The views and opinions expressed by the author(s) do not represent the official position of Barbados TODAY.
by Jénine Shepherd
On September 9, each year we pause to recognise International Day To Protect Education From Attack. Across the world, education continues to be the recipient of various assaults by groups and armed forces resulting in widespread learning loss.
According to the Global Coalition to Protect Education from Attack, a unique inter-agency coalition formed in 2010 to address the problem of targeted attacks on education, between 2015 and 2019, 93 countries experienced at least one reported attack on education and many others go undocumented.
Subsequently, successive generations have been left without access to their basic rights and resources that will ensure they acquire the skills and knowledge crucial to their survival in the future.
Through the work of the UN General Assembly in collaboration with UNESCO and UNICEF, this day was established in a bid to raise awareness on the plight of millions who are unable to access inclusive and equitable education. It aims to reaffirm the responsibility we all share in protecting an investment in our future.
Significant strides have been made to mitigate the impact of conflict on education. Of note, is the Safe Schools Declaration which was implemented by the Global Coalition to Protect Education from Attack.
As of May 2020, 104 states have endorsed the Safe Schools Declaration, which offers guidance to nation leaders that state and non-governmental organisations can implement to deter military use of educational institutions. While this is certainly a commendable initiative, this issue only earned consideration through the designation of this day, one year ago.
We shouldn’t be so blinded by our successes that we forget that there are goals we have yet to accomplish. We must work feverishly to completely eradicate the threat of violence to this social institution.
For the plight of the over 75 million children whose education continues to be threatened by violence and conflicts, we stress the importance of collaboration and cooperation between governmental and nongovernmental organizations to enable the staging of public awareness campaigns on the detrimental impact of conflicts on education.
Youths For Excellence realises the unique position that the Caribbean is in. Crime and violence has been identified as one of the most pressing concerns to the development of human capital across the region.

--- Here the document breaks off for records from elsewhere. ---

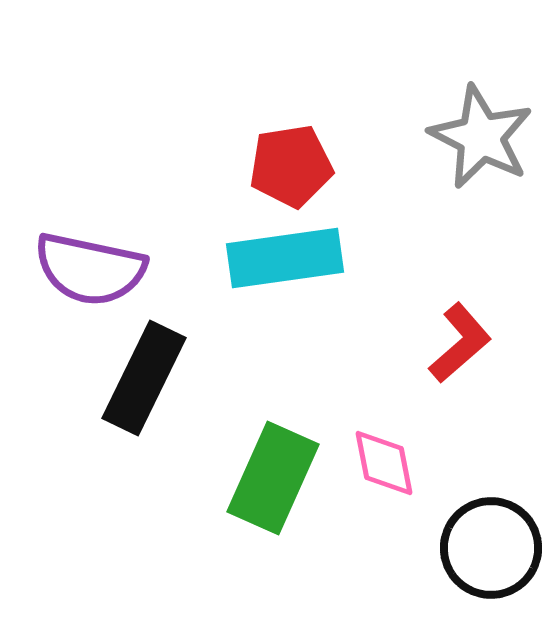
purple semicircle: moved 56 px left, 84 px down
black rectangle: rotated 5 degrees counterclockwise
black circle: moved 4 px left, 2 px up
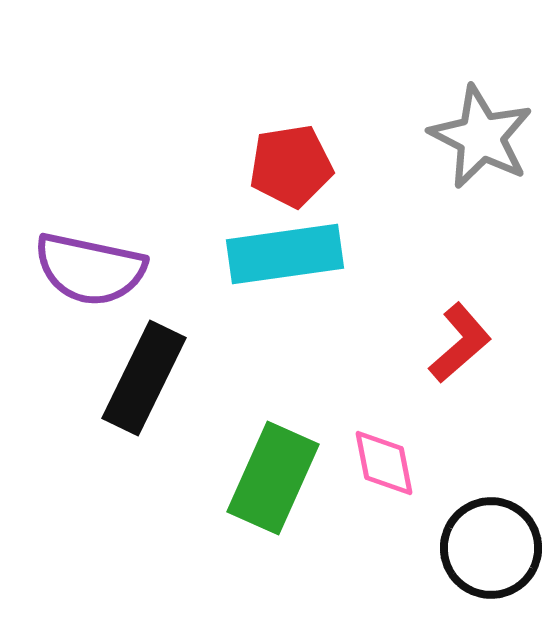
cyan rectangle: moved 4 px up
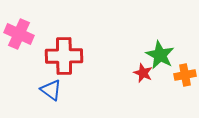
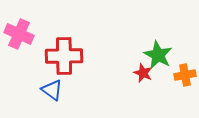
green star: moved 2 px left
blue triangle: moved 1 px right
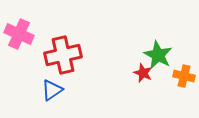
red cross: moved 1 px left, 1 px up; rotated 12 degrees counterclockwise
orange cross: moved 1 px left, 1 px down; rotated 25 degrees clockwise
blue triangle: rotated 50 degrees clockwise
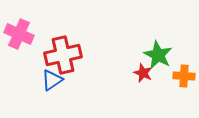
orange cross: rotated 10 degrees counterclockwise
blue triangle: moved 10 px up
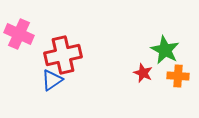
green star: moved 7 px right, 5 px up
orange cross: moved 6 px left
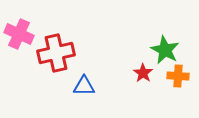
red cross: moved 7 px left, 2 px up
red star: rotated 12 degrees clockwise
blue triangle: moved 32 px right, 6 px down; rotated 35 degrees clockwise
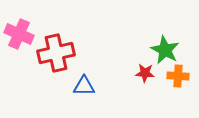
red star: moved 2 px right; rotated 30 degrees counterclockwise
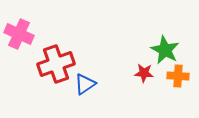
red cross: moved 11 px down; rotated 6 degrees counterclockwise
red star: moved 1 px left
blue triangle: moved 1 px right, 2 px up; rotated 35 degrees counterclockwise
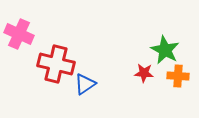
red cross: rotated 33 degrees clockwise
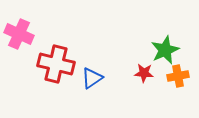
green star: rotated 20 degrees clockwise
orange cross: rotated 15 degrees counterclockwise
blue triangle: moved 7 px right, 6 px up
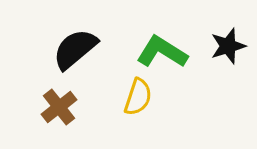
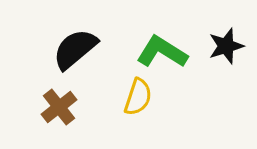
black star: moved 2 px left
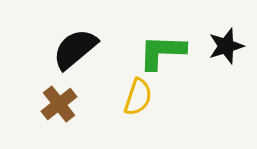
green L-shape: rotated 30 degrees counterclockwise
brown cross: moved 3 px up
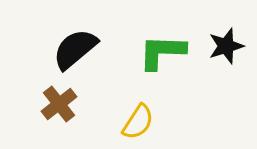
yellow semicircle: moved 25 px down; rotated 15 degrees clockwise
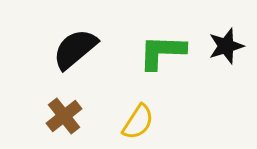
brown cross: moved 5 px right, 12 px down
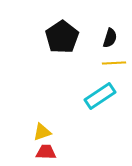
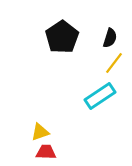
yellow line: rotated 50 degrees counterclockwise
yellow triangle: moved 2 px left
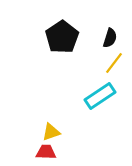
yellow triangle: moved 11 px right
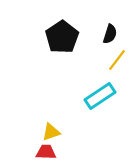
black semicircle: moved 4 px up
yellow line: moved 3 px right, 3 px up
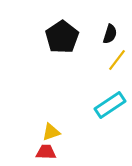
cyan rectangle: moved 10 px right, 9 px down
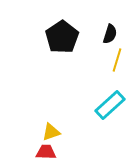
yellow line: rotated 20 degrees counterclockwise
cyan rectangle: rotated 8 degrees counterclockwise
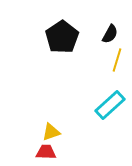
black semicircle: rotated 12 degrees clockwise
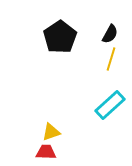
black pentagon: moved 2 px left
yellow line: moved 6 px left, 1 px up
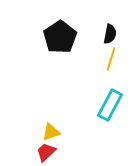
black semicircle: rotated 18 degrees counterclockwise
cyan rectangle: rotated 20 degrees counterclockwise
red trapezoid: rotated 45 degrees counterclockwise
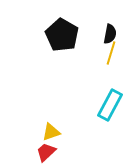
black pentagon: moved 2 px right, 2 px up; rotated 8 degrees counterclockwise
yellow line: moved 6 px up
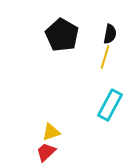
yellow line: moved 6 px left, 4 px down
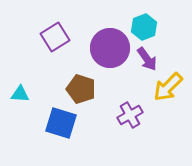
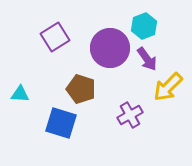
cyan hexagon: moved 1 px up
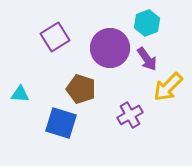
cyan hexagon: moved 3 px right, 3 px up
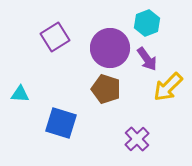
brown pentagon: moved 25 px right
purple cross: moved 7 px right, 24 px down; rotated 15 degrees counterclockwise
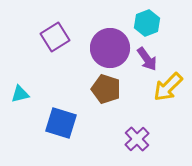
cyan triangle: rotated 18 degrees counterclockwise
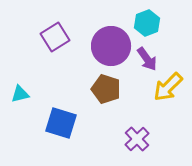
purple circle: moved 1 px right, 2 px up
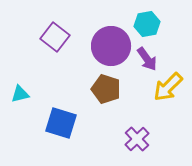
cyan hexagon: moved 1 px down; rotated 10 degrees clockwise
purple square: rotated 20 degrees counterclockwise
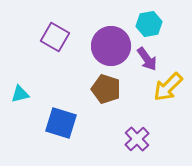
cyan hexagon: moved 2 px right
purple square: rotated 8 degrees counterclockwise
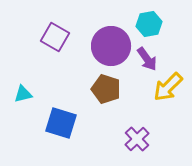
cyan triangle: moved 3 px right
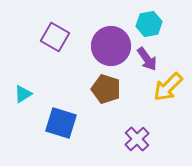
cyan triangle: rotated 18 degrees counterclockwise
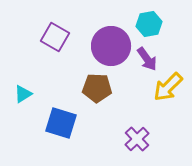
brown pentagon: moved 9 px left, 1 px up; rotated 16 degrees counterclockwise
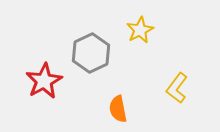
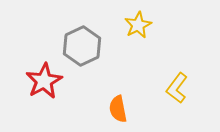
yellow star: moved 2 px left, 5 px up
gray hexagon: moved 9 px left, 7 px up
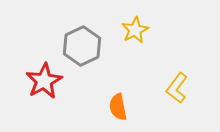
yellow star: moved 3 px left, 5 px down
orange semicircle: moved 2 px up
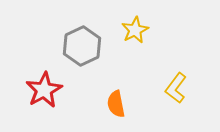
red star: moved 9 px down
yellow L-shape: moved 1 px left
orange semicircle: moved 2 px left, 3 px up
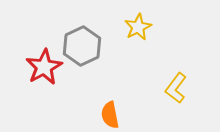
yellow star: moved 3 px right, 3 px up
red star: moved 23 px up
orange semicircle: moved 6 px left, 11 px down
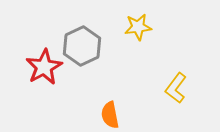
yellow star: rotated 20 degrees clockwise
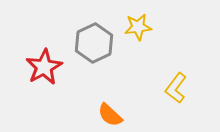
gray hexagon: moved 12 px right, 3 px up
orange semicircle: rotated 36 degrees counterclockwise
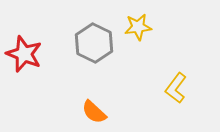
gray hexagon: rotated 9 degrees counterclockwise
red star: moved 20 px left, 13 px up; rotated 21 degrees counterclockwise
orange semicircle: moved 16 px left, 3 px up
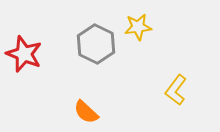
gray hexagon: moved 2 px right, 1 px down
yellow L-shape: moved 2 px down
orange semicircle: moved 8 px left
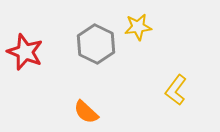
red star: moved 1 px right, 2 px up
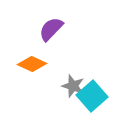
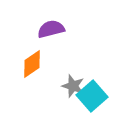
purple semicircle: rotated 32 degrees clockwise
orange diamond: rotated 60 degrees counterclockwise
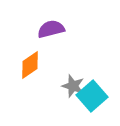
orange diamond: moved 2 px left, 1 px down
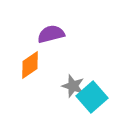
purple semicircle: moved 5 px down
cyan square: moved 1 px down
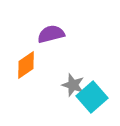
orange diamond: moved 4 px left
gray star: moved 1 px up
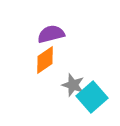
orange diamond: moved 19 px right, 5 px up
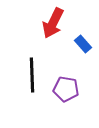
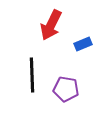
red arrow: moved 2 px left, 2 px down
blue rectangle: rotated 72 degrees counterclockwise
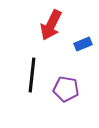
black line: rotated 8 degrees clockwise
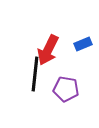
red arrow: moved 3 px left, 25 px down
black line: moved 3 px right, 1 px up
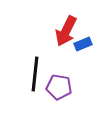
red arrow: moved 18 px right, 19 px up
purple pentagon: moved 7 px left, 2 px up
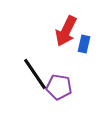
blue rectangle: moved 1 px right; rotated 54 degrees counterclockwise
black line: rotated 40 degrees counterclockwise
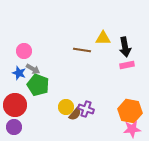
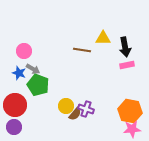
yellow circle: moved 1 px up
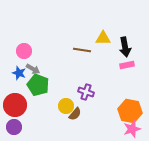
purple cross: moved 17 px up
pink star: rotated 12 degrees counterclockwise
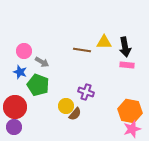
yellow triangle: moved 1 px right, 4 px down
pink rectangle: rotated 16 degrees clockwise
gray arrow: moved 9 px right, 7 px up
blue star: moved 1 px right, 1 px up
red circle: moved 2 px down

We lose out on the potential valuable contributions to society of young people when their lives are ended by crime.
Even without such a grave outcome as death, a child’s learning outcomes are adversely impacted by violence. How can a child sit down and study for PEP, CSEC, CAPE or any other examination in peace as gunshots ring out loud in front of his or her house? This is why we joined the United Nations Development Programme, along with 10 youth organisations under their Amplifying Youth Voice and Action Project, to host a Youth Summit on
Crime and Violence for World Peace Day, September 21 this year to hear some of the solutions that young people have for crime. This summit is open to students across the Caribbean region. Interested parties may register for the summit at www.readysetgreatja.com .
Youths For Excellence cannot in good conscience claim to tackle education inequity and not look at the elephant in the room that is crime and how it hinders academic achievement.
This is a message that we will be pushing across the seven Caribbean territories (Jamaica, Barbados, Antigua and Barbuda, Trinidad, Guyana, Grenada and St. Vincent and the Grenadines) that we serve over the coming months and we are calling on young people to join us in shaping the Caribbean they want to live in.
Jénine Shepherd is Founder, Board Co-Chair and President of Youths For Excellence.